Mine rolls in 1st and in reverse, If I start off in 2nd it won't roll back though.

Mine also slams into 4th and only 4th and only if the car has been stopped/off for at least 15 minutures or so. It doesn't happen after the car has been sitting over night. I haven't been able to show this to the dealer either because it doesn't happen "every" time.

2011 LS auto


----------



## CHUV (Jun 25, 2011)

i noticed that if you don't take your foot off the brake all the way it will roll for as long as you let it!!!. the second you lift off all the way it will catch and only slip backward about a few inches. nothing to be concerned about. If someone is behind you that close then it would be their fault if your car rolls back and hits them. I know this is the case with manual vehicles here in canada. The person behind you would be ticketed (most likely for stopping too close [remember, you're supposed to leave half a car length btw you and the car in front]) and would be liable for damages. I'm sure that the same rule would apply if the transmission is automatic but shifts to neutral by itself and some jackass is tailing too close to you on an incline...


----------



## wbwing (Feb 23, 2011)

fastdriver said:


> WHEN did you get your Cruze and WHEN did you get the reflash? I have 6,000 miles on my LTZ RS and it does ALL of these crazy things- rolling back, reving high going up a steep hill and shifting like nothing I have ever owned before. I'm STILL waiting for it to learn how to shift!


I got my Cruze in March of 2011 and got the reflash in November?
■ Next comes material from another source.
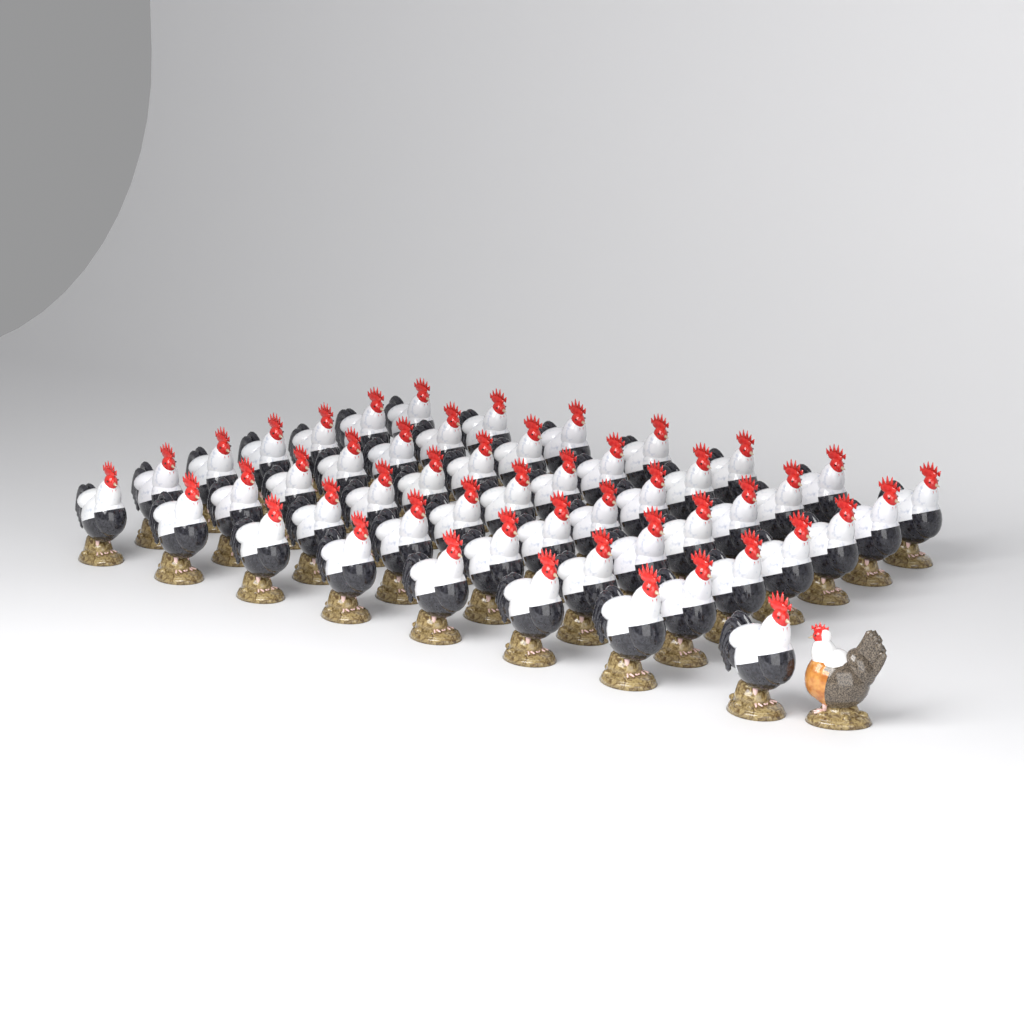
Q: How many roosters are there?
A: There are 50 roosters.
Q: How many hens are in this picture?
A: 1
Or somewhere very close to that.


----------



## 2011ecosa (Oct 4, 2011)

70AARCUDA said:


> ...unfortunately, the "rolling back" is a NORMAL function of GM's "idle-neutral" programming of the transmission...when you come to a stop and the engine speed drops to idle, the transmission automatically switches to NEUTRAL (to save gas), but in doing so, the car can "roll" forward or backward if it's on any kind of a slight incline.
> 
> ...only way to overcome this is to hold the brake when stopped. And, yes, it's a stupid / dangerous function that GM should allow the owner to "disable" but they don't. Bet your saleman didn't mention it to you did he/she?


Agreed. I also noticed this idle-neutral transition. I also noticed that in my 2011 eco. when I let my foot off the brake at stop lights the car does not move for probably 1 second and then you can feel it kick back into gear.


----------



## Starks8 (Jul 20, 2011)

Does anybody know if the automatic 2013 Cruzes will still have this roll-back feature when stopped on inclines/hills?! I personally don't like it because I'm used to my current car (automatic) staying completely still on inclines, sometimes even when my foot isn't on the break! I remember the first couple times I test drove the Cruze and it rolled back while I was in the median of a divided highway that had a slight incline and it scared the **** outta me! lol. 
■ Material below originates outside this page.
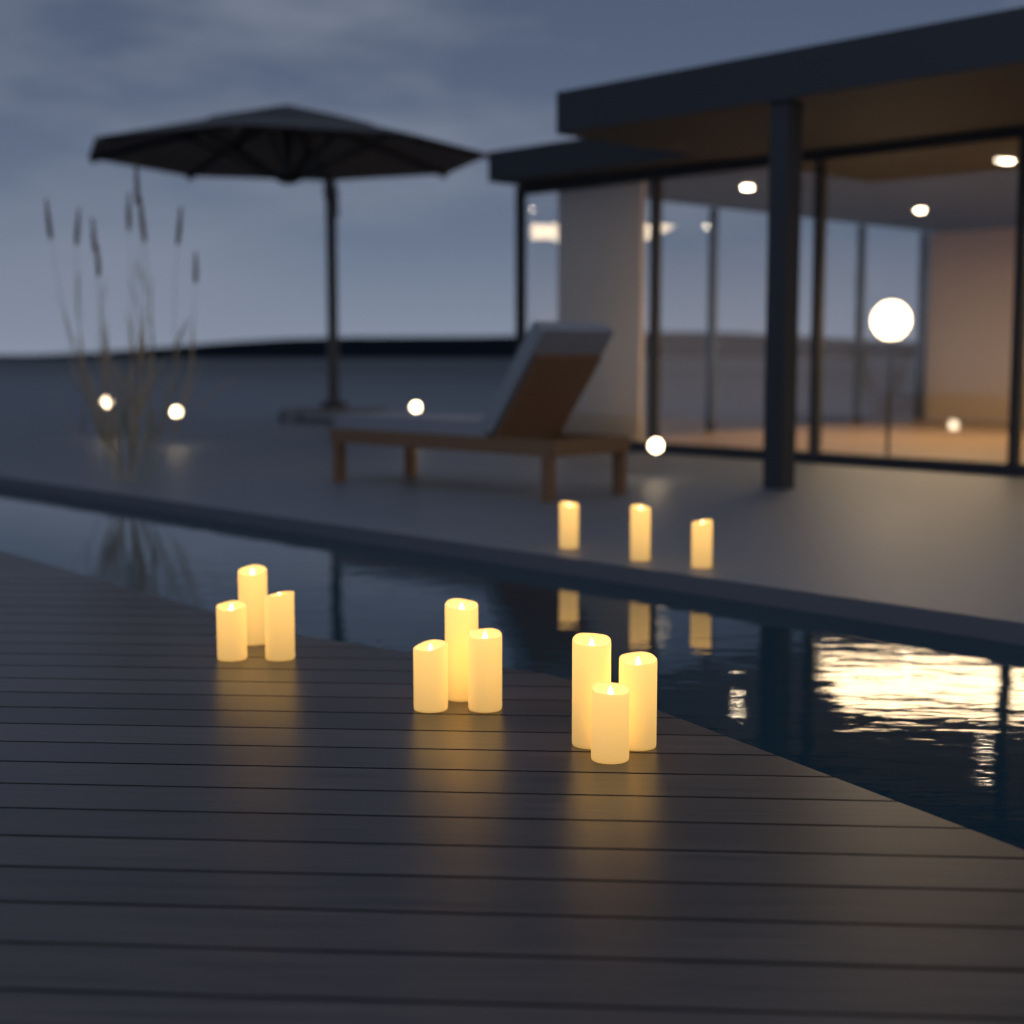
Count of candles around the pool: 12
Plus, so many people these days, love to pull right up on your car's ass when you are on a hill, incline, or a divided highway median that was a slight incline!! Who would be at fault if the car was to roll back far enough to back into the other car that's behind you on your ass? Even if they were to get blamed/charged for being to close, you still might have to deal with damages, injury, and all the other crap that goes with getting in a accident, whether it be a big one or small. The possibility of you rolling back into someone because of this roll-back feature especially on any kind of incline has to be even worse during rain, snow, sleet, and freezing rain right? Either way, I don't like the feature and wish they would do away with it. Clearly just my opinion though.


----------



## jblackburn (Apr 14, 2012)

Hmm...I wonder what the longevity on these transmissions will be because of this feature.

Volvo tried it on their 2001 models in an effort to save "wear and tear" on the clutches and torque converter, as well as to save gas at idle. This was the second year that they used a 5-speed Aisin-Warner automatic gearbox. _*90% of the 2001 transmissions died *_because of this "stop-neutral" feature. It wore out the valve bodies, solenoids, etc.
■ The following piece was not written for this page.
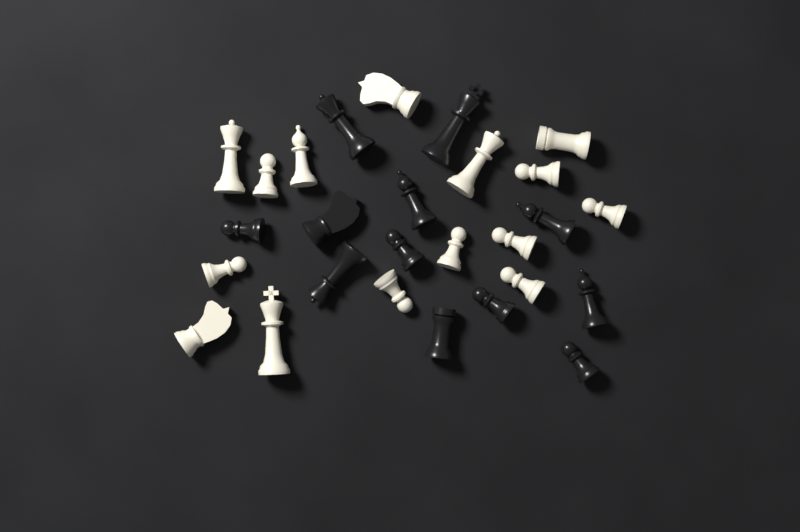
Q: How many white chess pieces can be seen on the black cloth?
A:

Volvo issued a software update that disabled the stop-neutral feature a few years down the road when they began to have problems, but for many, it was too late. Those that did have the software update done early on have had reasonably good success rates with the delicate transmissions.

BTW, just FYI, some automatics DO still roll on hills at idle if they have a higher stall speed than others. This means that, at idle, the torque converter slips more and does not provide enough torque at low engine speeds to keep the car from rolling backwards on a hill. Doesn't sound like the issue for the Cruze, but it does freak me out when the girlfriend's Camry does it (and rolls more than my manual transmission Cruze) when I'm trying to parallel park on a hill by a friend's house.


----------



## 70AARCUDA (Nov 14, 2010)

...as mentioned earlier:

• the *2011* AT Cruzes _"...got the *problem *feature..."

• _the *2012* AT Cruzes _"...got the *fixed *feature..."_


----------



## John Henrique (Nov 21, 2019)

In my case I have a 2013 1.4 t at cruze and the issue of the brake apparently rebounded it, mine behaves very well when I am at the intersection with the braked car when I start the march in micro mils of a second, it seems that they corrected that detail by the software and now the setback is almost imperceptible.
when perishing in the 2013 models onwards they were corrected more than 85% of the failures they presented and among the failures was the aforementioned.


----------



## John Henrique (Nov 21, 2019)

i


----------